A case of acute overexposure
For those of us who live and breathe health and social care, it’s been quite a week. The much anticipated NHS Long Term Plan was published on Monday. There were few surprises – most of the juicy bits having been leaked to cheer us all up during the Brexit drought period, otherwise known as Christmas.
Two things likely only to exercise communications people: first, the spelling and grammatical errors. Small but they exercised the pundits. A much bigger issue is that the Plan, and the accompanying PR, trumpets a new focus on primary care, general practice and treating more people in their communities. Given Mr Hancock’s assertion that “for too long the NHS has seen itself as essentially the National Hospital Service, with primary care and GPs round the side” isn’t it therefore odd that the Prime Minister’s comms team chose to make the announcement from a hospital? A children’s hospital to boot. Bit cynical, no?
Hancock’s dead right though. There’s been a fixation with successive governments, and therefore the mainstream media, that the NHS = hospitals. (And nurses. And waiting times. And Winter crises.) Given that they soak up 90 percent of the £125 billion a year it costs to run the NHS – and, every self-respecting city has at least one or two – perhaps it should come as no surprise that hospitals take up 90 percent of the air time.
But, with so many novel and effective things already going on in general practice – where, in fact, 90 percent of the health-related interactions take place – you’d have hoped for better from NHS England’s communicators. The fact is, the media would get far more diverse and engaging images from a busy, modern general practice. The modern GP surgery has it all. Harried GPs, physician associates, practice nurses, practice staff, in-house pharmacists and many, many more patients than the average ward.
Making a drama out of a crisis
At least the drama people seem to be latching on to the shifting emphasis.

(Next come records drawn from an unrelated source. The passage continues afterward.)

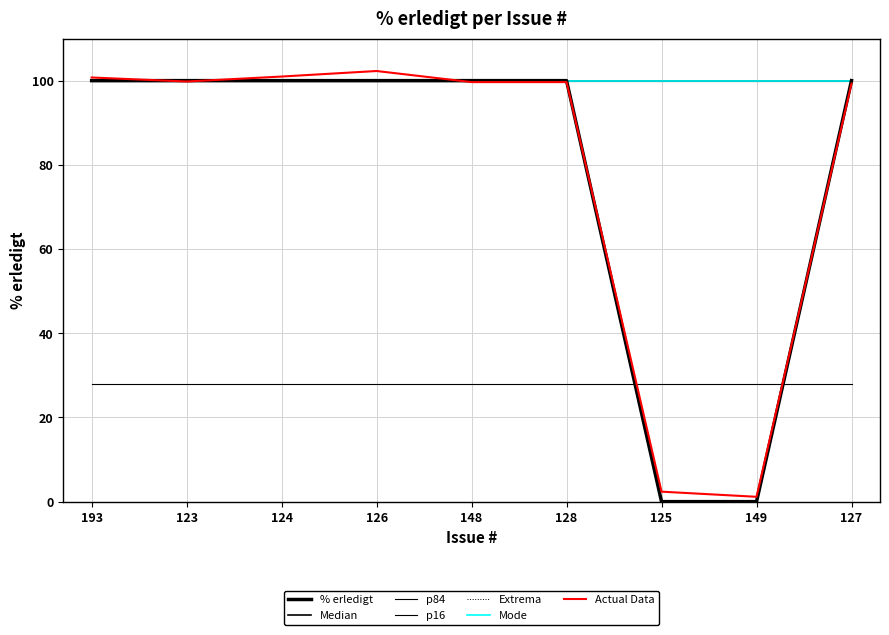

Does the chart display data point markers on the line(s)?

No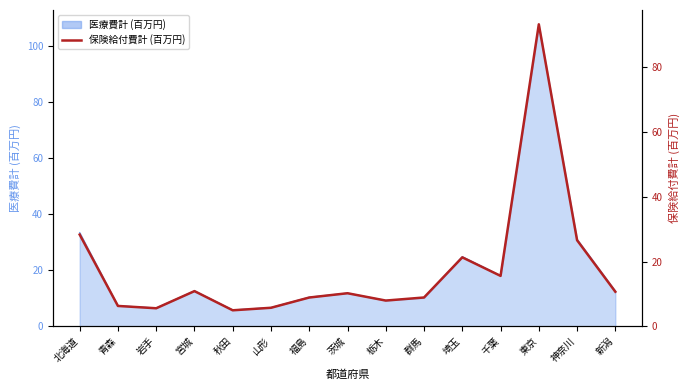

What is the ratio of the value at 岩手 to the value at 埼玉?

0.3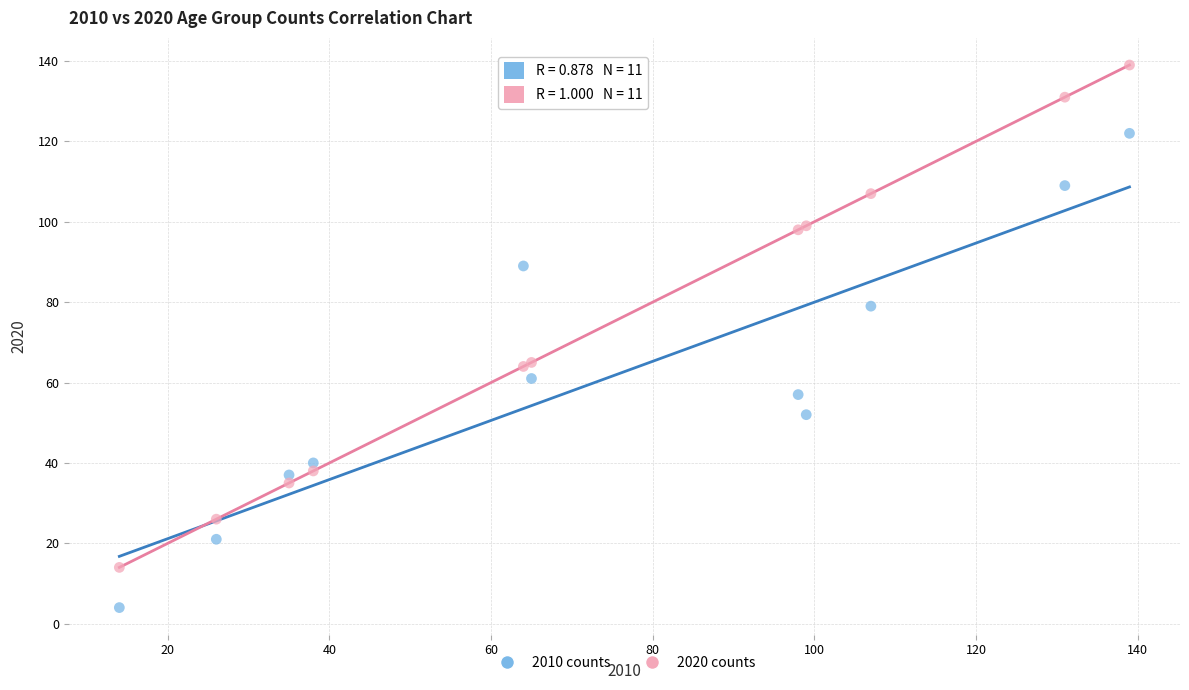

What is the X range (max minus min) for the scatter plot?

125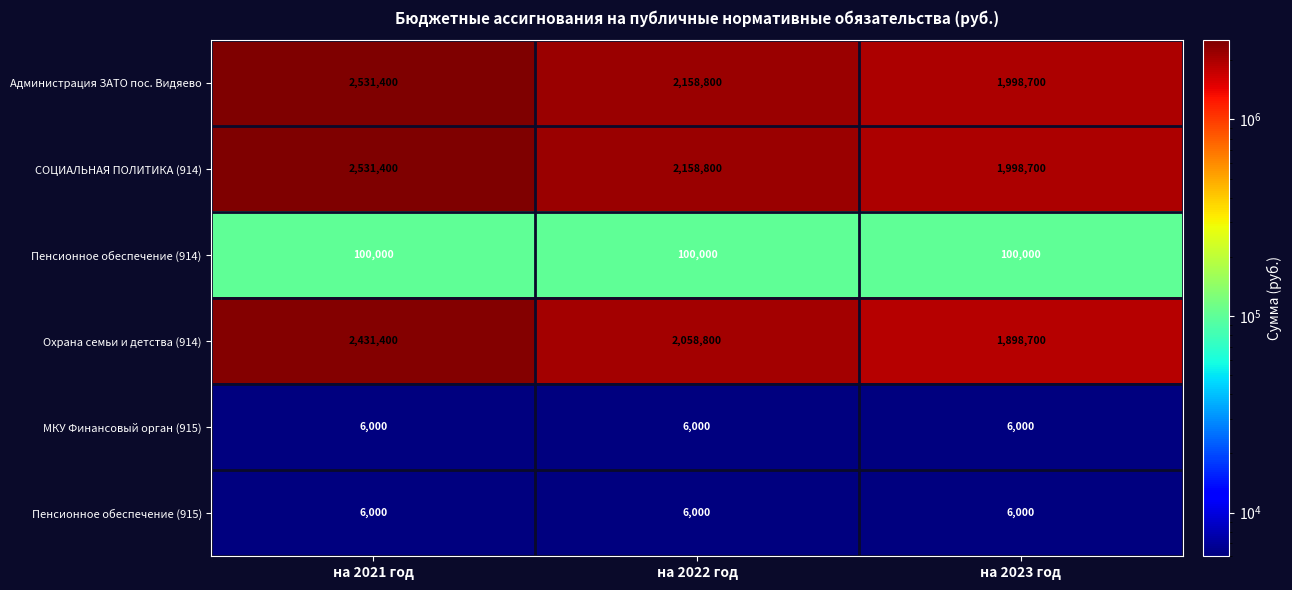

Is it true that МКУ Финансовый орган (915) equals 6000 at на 2023 год?

True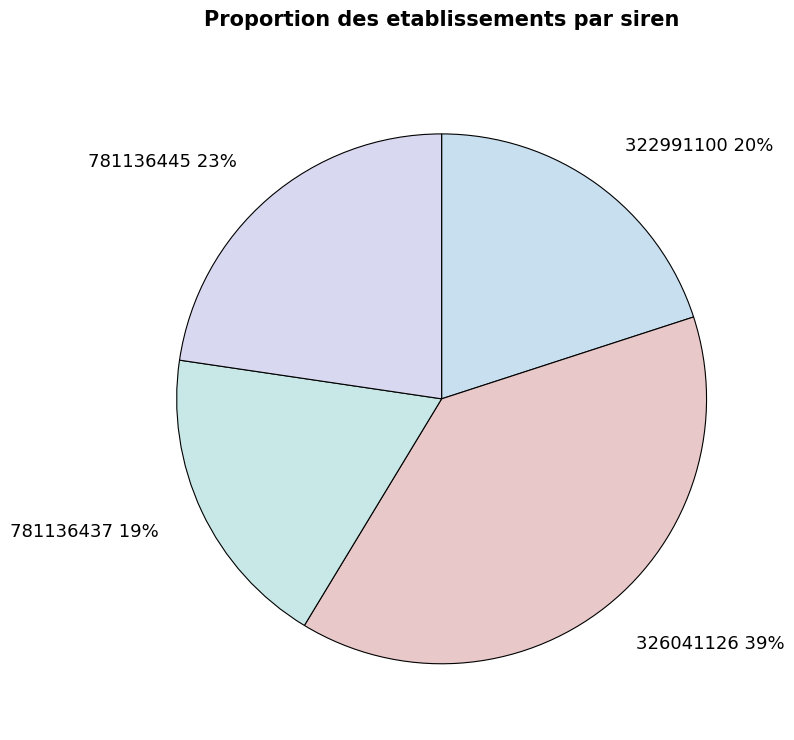

What is the largest slice in the pie chart?

326041126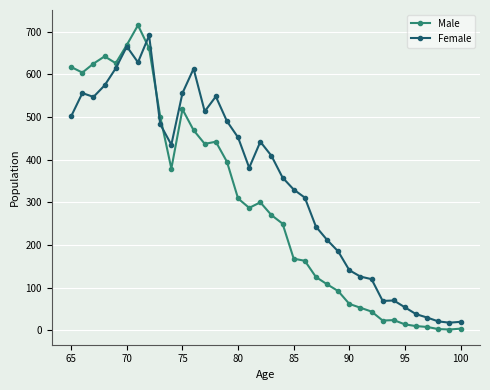

At how many categories does at least one series exceed 261?

22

A look at the TV schedules reveals more UK-based shows set in general practice than there once were. Following David Brent’s lead, GPs: Behind Closed Doors has started a new, fourth series based in Slough. And, we’ve got Doc Martin and Doctors. But, there’s clearly room for more. I’m thinking of pitching a drama based in a community pharmacy. Open All Hours meets Breaking Bad.
But, it’s still the busy hospital with its ambulances and helicopters that provide the go-to backdrop for the majority of drama or reality TV shows. Surely, it’s time to wean us off Real Life A&E and give us a bit more GPs: Behind Closed Doors. (Although according to a report this week from the Patients Association, the doors may be closed but the walls in GPs’ surgeries are too thin. People are being forced to whisper to their GP for fear of being overheard by friends or neighbours. Although it’s a mystery as to how anyone can hear a thing above the noise of the aforementioned cast of thousands.)
So, NHS England and Number 10 media advisors and dramatists everywhere, please take note. As the Long Term Plan recognises, there’s more to the NHS than hospitals.